Era presenciar la historia de un pueblo: la ocupación árabe, sus bailes, las jaranas, los cantos hondos y desgarrados, las corrientes del Guadalquivir, las casas, terrazas y jardines, los arcos de las puertas, los enjambres de ladrillo cocido y el blanco y amarillo albero de sus frontispicios.
Cada tarde, Morante propone una paleta de colores. Es un director de arte. Esta vez, su traje azul turquesa, el mismo color que vistió Joselito en Sevilla y en Valencia en 1914, se conjugaba en perfecta armonía, y disonancia, a la vez, con dos colores que han sido estéticamente irreconciliables, el rosa y verde de su capote, demarcados con trazos de tinta indeleble azabache de los hilos que adornaban su traje y esa montera de rizos indómitos, como la que usaba Paquiro en la época feudal.
La faena de Morante en Sevilla al toro “Ligerito”, de Domingo Hernández, parecía una película en blanco y negro, tinturada en posproducción con esos tonos pastel del cinemascope. Cada fotograma era una aguatinta de Goya, o una ilustración del libro Tauromaquia o el arte de torear, de Pepe Hillo, de 1796.
Es la faena más hermosa que ha logrado transmitir la televisión. Esa pantalla, avara, bidimensional, plana, industrial, logró esta vez, extrañamente, capturar el alma de la poesía. Me atrevo a decir que se vio mejor en televisión que en la Real Maestranza. Los ángulos que elegía el productor, Víctor Santamaría, delataban sectores de la Maestranza que aplaudían tímidamente, de judíos que no habían reconocido al redentor.
Sostener una obra de arte durante 18 minutos, que no es preparada como en el teatro, que no tiene la posibilidad de repetir la toma que ofrece el cine, con un compañero escénico que al primer error te va a desaparecer de verdad, y que cambia permanentemente de comportamiento; ser capaz de mantener tal belleza escénica en esas circunstancias, sin pega alguna, es el punto máximo al que la tauromaquia ha podido llegar.
El 26 de abril de 2023, José Antonio Morante de la Puebla demostró que es el torero vivo más importante.
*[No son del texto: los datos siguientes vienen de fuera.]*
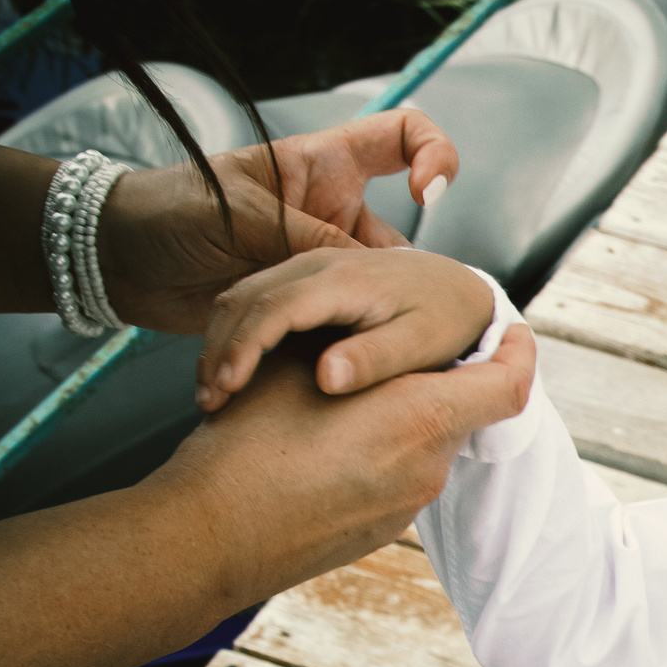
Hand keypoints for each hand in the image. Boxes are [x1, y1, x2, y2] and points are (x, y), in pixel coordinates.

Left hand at [99, 109, 460, 333]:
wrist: (114, 262)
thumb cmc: (165, 211)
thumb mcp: (238, 214)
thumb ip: (301, 238)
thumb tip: (365, 269)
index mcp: (321, 165)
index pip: (402, 136)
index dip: (432, 153)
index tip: (425, 194)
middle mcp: (329, 213)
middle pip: (397, 240)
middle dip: (399, 281)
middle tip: (386, 316)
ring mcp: (316, 262)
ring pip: (370, 295)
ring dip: (363, 327)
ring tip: (344, 352)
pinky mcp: (299, 307)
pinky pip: (335, 327)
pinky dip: (333, 349)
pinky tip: (318, 368)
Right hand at [154, 322, 534, 605]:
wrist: (209, 538)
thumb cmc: (247, 444)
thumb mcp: (295, 367)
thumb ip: (353, 352)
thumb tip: (366, 341)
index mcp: (421, 417)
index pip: (507, 383)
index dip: (518, 351)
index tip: (513, 330)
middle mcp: (426, 467)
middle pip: (457, 411)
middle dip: (431, 381)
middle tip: (389, 356)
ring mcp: (404, 508)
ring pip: (420, 446)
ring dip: (394, 419)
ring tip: (335, 404)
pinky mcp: (377, 533)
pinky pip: (391, 480)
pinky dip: (371, 455)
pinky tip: (318, 448)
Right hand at [193, 246, 496, 412]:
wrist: (458, 286)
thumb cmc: (446, 319)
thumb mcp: (421, 343)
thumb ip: (376, 358)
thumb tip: (326, 378)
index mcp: (346, 279)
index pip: (276, 307)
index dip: (245, 347)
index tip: (226, 389)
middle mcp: (319, 263)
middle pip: (246, 298)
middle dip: (219, 349)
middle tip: (208, 403)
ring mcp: (307, 267)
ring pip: (241, 296)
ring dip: (219, 343)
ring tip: (212, 396)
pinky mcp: (303, 279)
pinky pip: (252, 299)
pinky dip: (233, 335)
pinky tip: (230, 376)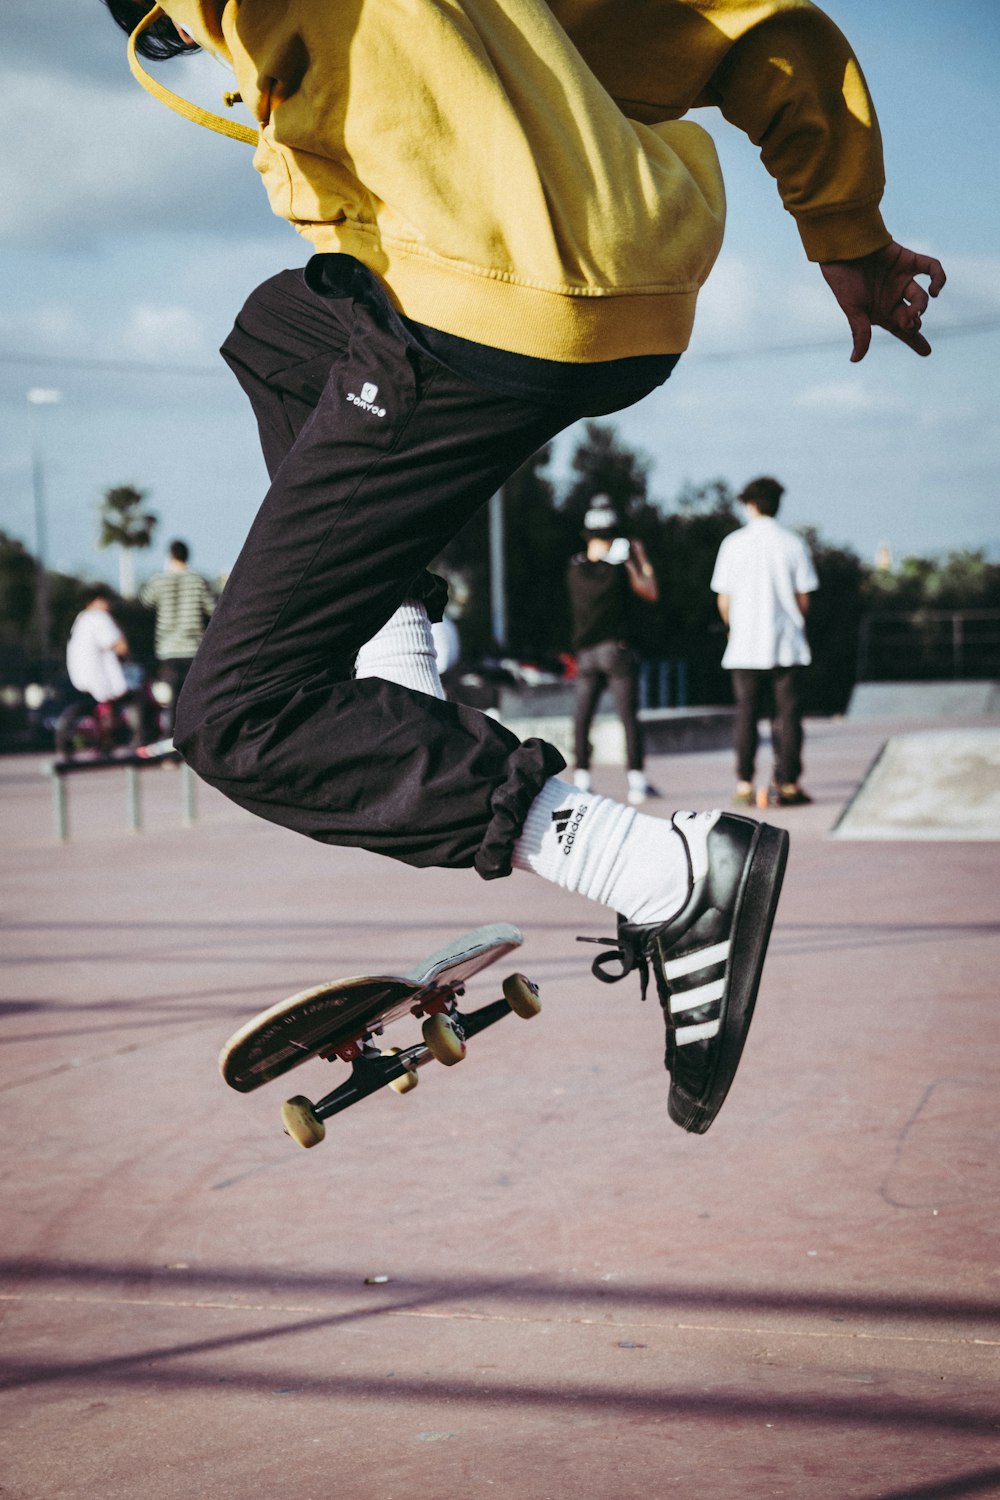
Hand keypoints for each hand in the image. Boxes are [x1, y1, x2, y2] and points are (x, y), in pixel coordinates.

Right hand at [820, 241, 945, 360]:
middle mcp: (893, 297)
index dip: (915, 341)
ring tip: (914, 311)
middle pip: (914, 317)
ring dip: (920, 306)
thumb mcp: (852, 309)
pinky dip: (938, 278)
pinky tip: (935, 289)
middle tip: (908, 324)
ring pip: (922, 298)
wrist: (843, 247)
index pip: (902, 330)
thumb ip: (860, 332)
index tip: (926, 351)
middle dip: (914, 324)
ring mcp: (902, 279)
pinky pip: (932, 268)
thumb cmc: (843, 279)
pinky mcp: (908, 260)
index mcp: (881, 312)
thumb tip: (856, 359)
Y que Joselito el Gallo, su inspirador, ha sido el más grande de todos. Su espíritu sigue rondando el ruedo achatado en los polos de la plaza de Sevilla. Casi ciento tres años después de su muerte, el mito de la reencarnación y de la santísima trinidad se cumplió. Por eso los sevillanos llevaron a Morante, y a Joselito, en andas hasta el hotel, como cargan a sus santos en la procesión.